### JOB
Reproduce each of the entries below, replacing "Venus" with "Mars" wherever it occurs and leaving all other text unchanged.

(Transcribed page text)

**********

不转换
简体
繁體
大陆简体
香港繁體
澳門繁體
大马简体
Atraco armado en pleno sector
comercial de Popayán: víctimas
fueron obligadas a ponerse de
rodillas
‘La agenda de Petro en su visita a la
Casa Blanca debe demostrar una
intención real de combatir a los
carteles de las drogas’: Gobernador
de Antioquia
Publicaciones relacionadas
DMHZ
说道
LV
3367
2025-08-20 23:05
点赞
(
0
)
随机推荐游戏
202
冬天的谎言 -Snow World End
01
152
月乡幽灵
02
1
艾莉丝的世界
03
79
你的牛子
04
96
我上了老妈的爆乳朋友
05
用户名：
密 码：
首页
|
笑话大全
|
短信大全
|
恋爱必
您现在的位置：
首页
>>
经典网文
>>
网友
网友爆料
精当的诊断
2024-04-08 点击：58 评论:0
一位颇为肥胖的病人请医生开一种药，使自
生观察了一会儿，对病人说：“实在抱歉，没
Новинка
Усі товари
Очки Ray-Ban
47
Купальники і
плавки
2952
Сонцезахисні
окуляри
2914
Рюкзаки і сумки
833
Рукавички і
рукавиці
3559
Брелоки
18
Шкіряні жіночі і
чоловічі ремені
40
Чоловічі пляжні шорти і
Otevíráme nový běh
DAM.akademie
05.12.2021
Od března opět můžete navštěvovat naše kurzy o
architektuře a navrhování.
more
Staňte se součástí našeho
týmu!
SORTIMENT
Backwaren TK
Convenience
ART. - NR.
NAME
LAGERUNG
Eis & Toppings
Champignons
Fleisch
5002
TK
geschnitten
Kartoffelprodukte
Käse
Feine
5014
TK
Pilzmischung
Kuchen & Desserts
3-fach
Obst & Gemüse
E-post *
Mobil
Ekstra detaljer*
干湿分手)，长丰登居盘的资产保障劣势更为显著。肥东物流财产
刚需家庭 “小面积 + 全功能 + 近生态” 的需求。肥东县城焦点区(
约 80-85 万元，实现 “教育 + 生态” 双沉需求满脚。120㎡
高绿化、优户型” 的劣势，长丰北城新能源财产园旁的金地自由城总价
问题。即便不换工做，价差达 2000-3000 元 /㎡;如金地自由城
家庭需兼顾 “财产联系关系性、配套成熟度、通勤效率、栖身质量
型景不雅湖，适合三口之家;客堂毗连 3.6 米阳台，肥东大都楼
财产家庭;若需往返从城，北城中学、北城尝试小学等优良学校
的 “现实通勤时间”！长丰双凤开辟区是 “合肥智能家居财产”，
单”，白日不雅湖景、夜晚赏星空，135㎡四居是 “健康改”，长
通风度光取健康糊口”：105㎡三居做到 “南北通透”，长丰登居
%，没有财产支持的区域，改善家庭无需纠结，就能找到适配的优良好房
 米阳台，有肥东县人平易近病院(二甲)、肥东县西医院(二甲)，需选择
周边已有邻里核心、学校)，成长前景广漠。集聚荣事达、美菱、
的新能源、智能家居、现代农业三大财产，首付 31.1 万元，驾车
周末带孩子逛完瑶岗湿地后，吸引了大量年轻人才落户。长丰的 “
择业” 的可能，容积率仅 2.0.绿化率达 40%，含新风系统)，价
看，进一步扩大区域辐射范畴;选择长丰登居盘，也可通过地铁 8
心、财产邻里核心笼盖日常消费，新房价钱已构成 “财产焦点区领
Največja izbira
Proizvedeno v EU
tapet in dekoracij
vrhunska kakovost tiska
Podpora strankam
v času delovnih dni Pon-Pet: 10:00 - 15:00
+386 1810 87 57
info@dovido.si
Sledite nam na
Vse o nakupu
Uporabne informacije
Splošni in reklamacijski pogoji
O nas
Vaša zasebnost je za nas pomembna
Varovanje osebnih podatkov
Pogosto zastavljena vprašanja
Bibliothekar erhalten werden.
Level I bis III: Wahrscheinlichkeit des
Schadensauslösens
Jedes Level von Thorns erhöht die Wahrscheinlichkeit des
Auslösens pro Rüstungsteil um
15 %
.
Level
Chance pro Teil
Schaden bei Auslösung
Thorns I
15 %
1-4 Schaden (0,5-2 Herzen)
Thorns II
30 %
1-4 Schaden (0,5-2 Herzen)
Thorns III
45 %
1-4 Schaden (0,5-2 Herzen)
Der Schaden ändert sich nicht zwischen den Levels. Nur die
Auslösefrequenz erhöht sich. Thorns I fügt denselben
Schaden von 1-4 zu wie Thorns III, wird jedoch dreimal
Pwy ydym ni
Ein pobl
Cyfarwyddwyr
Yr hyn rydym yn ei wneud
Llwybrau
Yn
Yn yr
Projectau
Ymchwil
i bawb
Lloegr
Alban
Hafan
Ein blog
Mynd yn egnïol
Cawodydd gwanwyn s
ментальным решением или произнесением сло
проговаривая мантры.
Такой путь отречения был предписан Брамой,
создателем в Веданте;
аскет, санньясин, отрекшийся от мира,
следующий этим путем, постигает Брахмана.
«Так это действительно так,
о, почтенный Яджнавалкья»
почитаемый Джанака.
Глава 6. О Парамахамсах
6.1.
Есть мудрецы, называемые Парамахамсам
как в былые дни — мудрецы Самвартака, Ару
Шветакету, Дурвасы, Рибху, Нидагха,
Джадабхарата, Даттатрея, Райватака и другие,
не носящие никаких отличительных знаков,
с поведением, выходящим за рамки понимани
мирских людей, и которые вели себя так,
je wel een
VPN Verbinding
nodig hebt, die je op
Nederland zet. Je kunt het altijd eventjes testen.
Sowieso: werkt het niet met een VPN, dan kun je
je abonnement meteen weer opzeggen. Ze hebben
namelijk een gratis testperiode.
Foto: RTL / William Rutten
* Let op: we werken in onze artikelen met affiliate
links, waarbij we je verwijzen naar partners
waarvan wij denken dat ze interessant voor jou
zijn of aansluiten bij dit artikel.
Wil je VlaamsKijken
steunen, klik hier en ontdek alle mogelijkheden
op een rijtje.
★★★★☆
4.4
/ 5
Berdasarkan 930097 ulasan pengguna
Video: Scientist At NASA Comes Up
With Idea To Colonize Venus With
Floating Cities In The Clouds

**********

### OUTPUT OF THE EXERCISE
不转换
简体
繁體
大陆简体
香港繁體
澳門繁體
大马简体
Atraco armado en pleno sector
comercial de Popayán: víctimas
fueron obligadas a ponerse de
rodillas
‘La agenda de Petro en su visita a la
Casa Blanca debe demostrar una
intención real de combatir a los
carteles de las drogas’: Gobernador
de Antioquia
Publicaciones relacionadas
DMHZ
说道
LV
3367
2025-08-20 23:05
点赞
(
0
)
随机推荐游戏
202
冬天的谎言 -Snow World End
01
152
月乡幽灵
02
1
艾莉丝的世界
03
79
你的牛子
04
96
我上了老妈的爆乳朋友
05
用户名：
密 码：
首页
|
笑话大全
|
短信大全
|
恋爱必
您现在的位置：
首页
>>
经典网文
>>
网友
网友爆料
精当的诊断
2024-04-08 点击：58 评论:0
一位颇为肥胖的病人请医生开一种药，使自
生观察了一会儿，对病人说：“实在抱歉，没
Новинка
Усі товари
Очки Ray-Ban
47
Купальники і
плавки
2952
Сонцезахисні
окуляри
2914
Рюкзаки і сумки
833
Рукавички і
рукавиці
3559
Брелоки
18
Шкіряні жіночі і
чоловічі ремені
40
Чоловічі пляжні шорти і
Otevíráme nový běh
DAM.akademie
05.12.2021
Od března opět můžete navštěvovat naše kurzy o
architektuře a navrhování.
more
Staňte se součástí našeho
týmu!
SORTIMENT
Backwaren TK
Convenience
ART. - NR.
NAME
LAGERUNG
Eis & Toppings
Champignons
Fleisch
5002
TK
geschnitten
Kartoffelprodukte
Käse
Feine
5014
TK
Pilzmischung
Kuchen & Desserts
3-fach
Obst & Gemüse
E-post *
Mobil
Ekstra detaljer*
干湿分手)，长丰登居盘的资产保障劣势更为显著。肥东物流财产
刚需家庭 “小面积 + 全功能 + 近生态” 的需求。肥东县城焦点区(
约 80-85 万元，实现 “教育 + 生态” 双沉需求满脚。120㎡
高绿化、优户型” 的劣势，长丰北城新能源财产园旁的金地自由城总价
问题。即便不换工做，价差达 2000-3000 元 /㎡;如金地自由城
家庭需兼顾 “财产联系关系性、配套成熟度、通勤效率、栖身质量
型景不雅湖，适合三口之家;客堂毗连 3.6 米阳台，肥东大都楼
财产家庭;若需往返从城，北城中学、北城尝试小学等优良学校
的 “现实通勤时间”！长丰双凤开辟区是 “合肥智能家居财产”，
单”，白日不雅湖景、夜晚赏星空，135㎡四居是 “健康改”，长
通风度光取健康糊口”：105㎡三居做到 “南北通透”，长丰登居
%，没有财产支持的区域，改善家庭无需纠结，就能找到适配的优良好房
 米阳台，有肥东县人平易近病院(二甲)、肥东县西医院(二甲)，需选择
周边已有邻里核心、学校)，成长前景广漠。集聚荣事达、美菱、
的新能源、智能家居、现代农业三大财产，首付 31.1 万元，驾车
周末带孩子逛完瑶岗湿地后，吸引了大量年轻人才落户。长丰的 “
择业” 的可能，容积率仅 2.0.绿化率达 40%，含新风系统)，价
看，进一步扩大区域辐射范畴;选择长丰登居盘，也可通过地铁 8
心、财产邻里核心笼盖日常消费，新房价钱已构成 “财产焦点区领
Največja izbira
Proizvedeno v EU
tapet in dekoracij
vrhunska kakovost tiska
Podpora strankam
v času delovnih dni Pon-Pet: 10:00 - 15:00
+386 1810 87 57
info@dovido.si
Sledite nam na
Vse o nakupu
Uporabne informacije
Splošni in reklamacijski pogoji
O nas
Vaša zasebnost je za nas pomembna
Varovanje osebnih podatkov
Pogosto zastavljena vprašanja
Bibliothekar erhalten werden.
Level I bis III: Wahrscheinlichkeit des
Schadensauslösens
Jedes Level von Thorns erhöht die Wahrscheinlichkeit des
Auslösens pro Rüstungsteil um
15 %
.
Level
Chance pro Teil
Schaden bei Auslösung
Thorns I
15 %
1-4 Schaden (0,5-2 Herzen)
Thorns II
30 %
1-4 Schaden (0,5-2 Herzen)
Thorns III
45 %
1-4 Schaden (0,5-2 Herzen)
Der Schaden ändert sich nicht zwischen den Levels. Nur die
Auslösefrequenz erhöht sich. Thorns I fügt denselben
Schaden von 1-4 zu wie Thorns III, wird jedoch dreimal
Pwy ydym ni
Ein pobl
Cyfarwyddwyr
Yr hyn rydym yn ei wneud
Llwybrau
Yn
Yn yr
Projectau
Ymchwil
i bawb
Lloegr
Alban
Hafan
Ein blog
Mynd yn egnïol
Cawodydd gwanwyn s
ментальным решением или произнесением сло
проговаривая мантры.
Такой путь отречения был предписан Брамой,
создателем в Веданте;
аскет, санньясин, отрекшийся от мира,
следующий этим путем, постигает Брахмана.
«Так это действительно так,
о, почтенный Яджнавалкья»
почитаемый Джанака.
Глава 6. О Парамахамсах
6.1.
Есть мудрецы, называемые Парамахамсам
как в былые дни — мудрецы Самвартака, Ару
Шветакету, Дурвасы, Рибху, Нидагха,
Джадабхарата, Даттатрея, Райватака и другие,
не носящие никаких отличительных знаков,
с поведением, выходящим за рамки понимани
мирских людей, и которые вели себя так,
je wel een
VPN Verbinding
nodig hebt, die je op
Nederland zet. Je kunt het altijd eventjes testen.
Sowieso: werkt het niet met een VPN, dan kun je
je abonnement meteen weer opzeggen. Ze hebben
namelijk een gratis testperiode.
Foto: RTL / William Rutten
* Let op: we werken in onze artikelen met affiliate
links, waarbij we je verwijzen naar partners
waarvan wij denken dat ze interessant voor jou
zijn of aansluiten bij dit artikel.
Wil je VlaamsKijken
steunen, klik hier en ontdek alle mogelijkheden
op een rijtje.
★★★★☆
4.4
/ 5
Berdasarkan 930097 ulasan pengguna
Video: Scientist At NASA Comes Up
With Idea To Colonize Mars With
Floating Cities In The Clouds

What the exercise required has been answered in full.